The community housing sector says the Government’s budget only partially delivers a meaningful solution to helping New Zealanders in dire need of affordable and social housing.

Community Housing Aotearoa Chief Executive Scott Figenshow says there is some good news in the budget but the Government has not gone far enough to deliver coordinated solutions that work.

“We welcome the allocation Government has made in Budget 2016 towards emergency housing, 750 extra IRRS places, the Maori Housing Network and the 940 units through the crown land programme, $100M capital fund for expanding the crown land programme, and continuation of the Warm Up NZ and Healthy Homes initiatives.

And together with the national policy statement on urban developpment, these will go some way to address housing need in communities - but it won’t go far enough.

“New supply alone doesn’t help our lowest income families – we want to see the previous commitment honored to deliver at least 40% social and affordable housing on the crown land. It’s unclear whether the $100M just lets one arm of the crown pay the other for the land, or whether this will provide capital to get the affordable home built.
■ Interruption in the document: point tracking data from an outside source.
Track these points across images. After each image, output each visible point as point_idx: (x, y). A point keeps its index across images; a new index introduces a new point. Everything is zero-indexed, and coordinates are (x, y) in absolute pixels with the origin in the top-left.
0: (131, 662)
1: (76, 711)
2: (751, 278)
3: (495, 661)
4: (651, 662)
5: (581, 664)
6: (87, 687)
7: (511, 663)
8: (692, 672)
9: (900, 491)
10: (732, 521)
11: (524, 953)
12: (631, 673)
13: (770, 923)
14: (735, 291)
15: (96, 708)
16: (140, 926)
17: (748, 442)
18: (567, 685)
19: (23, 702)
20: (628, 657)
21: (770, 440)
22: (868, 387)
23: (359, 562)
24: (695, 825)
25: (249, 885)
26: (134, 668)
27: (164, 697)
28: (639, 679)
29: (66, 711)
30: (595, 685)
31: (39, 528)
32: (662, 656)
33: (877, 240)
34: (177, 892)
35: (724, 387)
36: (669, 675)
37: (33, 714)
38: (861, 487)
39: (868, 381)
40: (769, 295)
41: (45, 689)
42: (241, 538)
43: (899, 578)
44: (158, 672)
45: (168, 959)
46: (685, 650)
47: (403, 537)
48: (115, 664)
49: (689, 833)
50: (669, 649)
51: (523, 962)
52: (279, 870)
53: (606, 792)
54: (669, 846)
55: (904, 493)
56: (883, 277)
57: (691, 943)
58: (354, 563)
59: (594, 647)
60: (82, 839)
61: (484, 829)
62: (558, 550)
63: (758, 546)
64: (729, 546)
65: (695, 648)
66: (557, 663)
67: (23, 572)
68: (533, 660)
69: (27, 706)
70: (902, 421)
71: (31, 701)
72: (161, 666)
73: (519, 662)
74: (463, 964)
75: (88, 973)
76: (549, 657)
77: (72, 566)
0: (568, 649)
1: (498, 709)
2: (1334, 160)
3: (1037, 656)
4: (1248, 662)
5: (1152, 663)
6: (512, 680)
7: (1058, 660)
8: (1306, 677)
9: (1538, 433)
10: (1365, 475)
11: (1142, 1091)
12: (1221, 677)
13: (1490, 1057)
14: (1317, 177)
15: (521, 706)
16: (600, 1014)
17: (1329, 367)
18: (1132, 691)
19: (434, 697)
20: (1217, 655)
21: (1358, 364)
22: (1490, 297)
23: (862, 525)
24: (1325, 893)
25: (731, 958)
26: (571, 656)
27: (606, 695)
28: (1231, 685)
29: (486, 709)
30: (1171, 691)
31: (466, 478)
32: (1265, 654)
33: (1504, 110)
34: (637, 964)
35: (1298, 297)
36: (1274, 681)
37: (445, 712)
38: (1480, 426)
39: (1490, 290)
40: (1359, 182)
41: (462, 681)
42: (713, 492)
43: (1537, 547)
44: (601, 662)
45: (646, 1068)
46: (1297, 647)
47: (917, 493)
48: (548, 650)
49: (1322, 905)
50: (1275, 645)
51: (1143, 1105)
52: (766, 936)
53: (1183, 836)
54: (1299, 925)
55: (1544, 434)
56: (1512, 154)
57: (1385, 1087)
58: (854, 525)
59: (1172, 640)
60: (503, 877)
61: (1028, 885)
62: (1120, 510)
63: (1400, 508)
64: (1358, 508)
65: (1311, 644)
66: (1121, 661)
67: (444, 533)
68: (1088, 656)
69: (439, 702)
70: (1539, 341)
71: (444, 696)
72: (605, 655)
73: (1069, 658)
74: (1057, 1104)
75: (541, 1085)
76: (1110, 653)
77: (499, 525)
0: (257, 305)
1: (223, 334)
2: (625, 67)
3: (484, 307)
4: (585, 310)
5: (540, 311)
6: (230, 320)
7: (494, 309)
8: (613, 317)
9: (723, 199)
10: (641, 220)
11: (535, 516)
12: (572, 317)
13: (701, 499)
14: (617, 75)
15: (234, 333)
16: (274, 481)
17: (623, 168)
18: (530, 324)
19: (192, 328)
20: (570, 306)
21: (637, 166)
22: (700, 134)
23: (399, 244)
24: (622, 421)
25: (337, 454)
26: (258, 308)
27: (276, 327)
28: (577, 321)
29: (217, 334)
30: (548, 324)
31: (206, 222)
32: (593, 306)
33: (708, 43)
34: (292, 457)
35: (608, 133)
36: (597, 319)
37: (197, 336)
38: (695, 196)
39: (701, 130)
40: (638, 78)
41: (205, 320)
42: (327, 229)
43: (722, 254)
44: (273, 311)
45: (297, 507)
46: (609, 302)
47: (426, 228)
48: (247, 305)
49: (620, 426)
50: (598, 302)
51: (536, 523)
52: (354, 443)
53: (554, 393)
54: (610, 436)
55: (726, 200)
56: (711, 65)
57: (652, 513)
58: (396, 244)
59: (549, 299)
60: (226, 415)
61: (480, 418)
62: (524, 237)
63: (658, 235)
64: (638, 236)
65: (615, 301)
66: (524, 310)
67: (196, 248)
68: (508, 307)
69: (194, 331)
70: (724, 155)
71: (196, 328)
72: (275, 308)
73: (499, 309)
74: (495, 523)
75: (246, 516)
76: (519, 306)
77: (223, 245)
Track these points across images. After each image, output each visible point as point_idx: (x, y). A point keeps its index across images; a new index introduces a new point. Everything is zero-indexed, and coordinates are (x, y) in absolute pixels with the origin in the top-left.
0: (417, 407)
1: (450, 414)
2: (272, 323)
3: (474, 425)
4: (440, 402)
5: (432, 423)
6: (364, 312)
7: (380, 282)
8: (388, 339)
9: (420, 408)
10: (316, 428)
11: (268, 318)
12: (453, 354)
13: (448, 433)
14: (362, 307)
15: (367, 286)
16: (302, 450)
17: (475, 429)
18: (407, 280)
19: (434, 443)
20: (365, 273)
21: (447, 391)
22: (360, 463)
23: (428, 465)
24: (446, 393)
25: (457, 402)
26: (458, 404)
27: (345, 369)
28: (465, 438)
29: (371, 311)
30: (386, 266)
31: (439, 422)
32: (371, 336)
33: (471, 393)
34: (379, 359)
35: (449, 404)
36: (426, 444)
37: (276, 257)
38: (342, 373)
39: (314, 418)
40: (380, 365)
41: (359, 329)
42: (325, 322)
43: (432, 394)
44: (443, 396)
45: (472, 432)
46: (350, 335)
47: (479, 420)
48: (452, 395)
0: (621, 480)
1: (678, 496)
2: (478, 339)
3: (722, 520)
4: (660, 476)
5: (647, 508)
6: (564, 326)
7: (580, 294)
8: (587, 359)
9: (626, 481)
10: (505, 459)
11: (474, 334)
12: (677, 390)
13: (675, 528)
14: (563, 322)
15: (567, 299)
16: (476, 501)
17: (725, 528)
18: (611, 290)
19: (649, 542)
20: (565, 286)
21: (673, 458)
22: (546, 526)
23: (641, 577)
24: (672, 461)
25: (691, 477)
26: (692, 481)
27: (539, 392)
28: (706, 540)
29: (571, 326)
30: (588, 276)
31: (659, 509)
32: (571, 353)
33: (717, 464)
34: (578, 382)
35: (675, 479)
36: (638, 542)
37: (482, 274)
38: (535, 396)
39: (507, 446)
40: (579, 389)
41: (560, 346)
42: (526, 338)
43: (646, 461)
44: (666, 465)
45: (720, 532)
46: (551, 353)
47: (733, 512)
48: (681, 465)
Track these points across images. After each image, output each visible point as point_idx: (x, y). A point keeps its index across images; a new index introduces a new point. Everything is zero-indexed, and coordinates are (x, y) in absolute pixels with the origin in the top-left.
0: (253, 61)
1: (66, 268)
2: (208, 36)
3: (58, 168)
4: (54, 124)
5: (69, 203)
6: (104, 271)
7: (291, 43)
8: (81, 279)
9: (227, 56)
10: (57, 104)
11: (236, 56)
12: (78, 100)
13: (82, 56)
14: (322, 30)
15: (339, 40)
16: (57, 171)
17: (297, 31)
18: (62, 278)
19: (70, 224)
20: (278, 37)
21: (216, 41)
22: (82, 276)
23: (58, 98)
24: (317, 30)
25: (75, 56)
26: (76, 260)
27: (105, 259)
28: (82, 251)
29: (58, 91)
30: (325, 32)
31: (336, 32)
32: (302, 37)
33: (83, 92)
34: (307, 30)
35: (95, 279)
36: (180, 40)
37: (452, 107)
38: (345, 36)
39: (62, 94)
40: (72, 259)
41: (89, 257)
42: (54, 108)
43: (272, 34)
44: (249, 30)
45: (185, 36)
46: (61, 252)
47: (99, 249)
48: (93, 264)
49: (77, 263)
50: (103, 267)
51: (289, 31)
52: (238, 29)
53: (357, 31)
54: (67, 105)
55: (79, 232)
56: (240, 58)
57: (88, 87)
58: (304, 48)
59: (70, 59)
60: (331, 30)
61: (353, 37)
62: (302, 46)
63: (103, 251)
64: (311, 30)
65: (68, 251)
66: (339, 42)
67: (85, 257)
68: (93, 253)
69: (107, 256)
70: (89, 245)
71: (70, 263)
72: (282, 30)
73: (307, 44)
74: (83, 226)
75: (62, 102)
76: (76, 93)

“It’s great there’s a commitment of a further $200 million for around 750 more IRRS spaces and increased rents. We would argue that a matching amount of capital to accompany the rent subsidy would enable New Zealand’s not for profit community housing sector to leverage private investment and retain affordability for future generations. We would make those 750 homes into 1,500 homes.

“It would form part of an action plan that we call “Our Place”, to deliver 15,000 more warm, safe, affordable homes for New Zealanders over the next five years.

“This investment will allow people to move out of emergency housing, housing them in a secure, affordable home first. We see this as an endoresemnt of the Housing First approach that the sector has been calling for”.

Scott Figenshow says the current government has produced better results in the past, with the Social Housing Fund of $140M of capital which generated 890 community housing units between 2009 to 2012.

“A further capital investment would work well alongside the current rent subsidy approach.”

The community housing sector currently provides over 5,000 social and affordable homes across New Zealand. It has benefited from prior investment through the Housing Innovation Fund, the Māori Development Programme and the Social Housing Fund to deliver approximately 1700 new homes and refurbish 900 more between 2003 and 2015.

Scott Figenshow says if the Government was serious about social investment and reducing inequality it would find an alternative social procurement approach that would grow our sector. He says the cost of competing for the funding is too expensive, meaning less money spent on delivering homes.

“We have a sector with the ability to deliver high quality homes to meet very real need in communities around New Zealand. The sector is ready, willing and able to put this into action – we’re just waiting for the investment on terms that deliver true affordability.”

“Too much of our sector capacity is being chewed up by an extremely expensive Government procurement approach that isn’t focused on meeting peoples’ needs. It has led to significant increase in costs to compete for funding rather than deliver housing. Greater uncertainty, higher cost, and less funding – no wonder we’re not generating as much housing as we could be,” he says.

“When Minister Smith announced in 2013 the goal that 20% of NZ’s social and affordable housing should be delivered by Community Housing groups using crown land investment, we expected it to be in place by now. We still have a long way to go.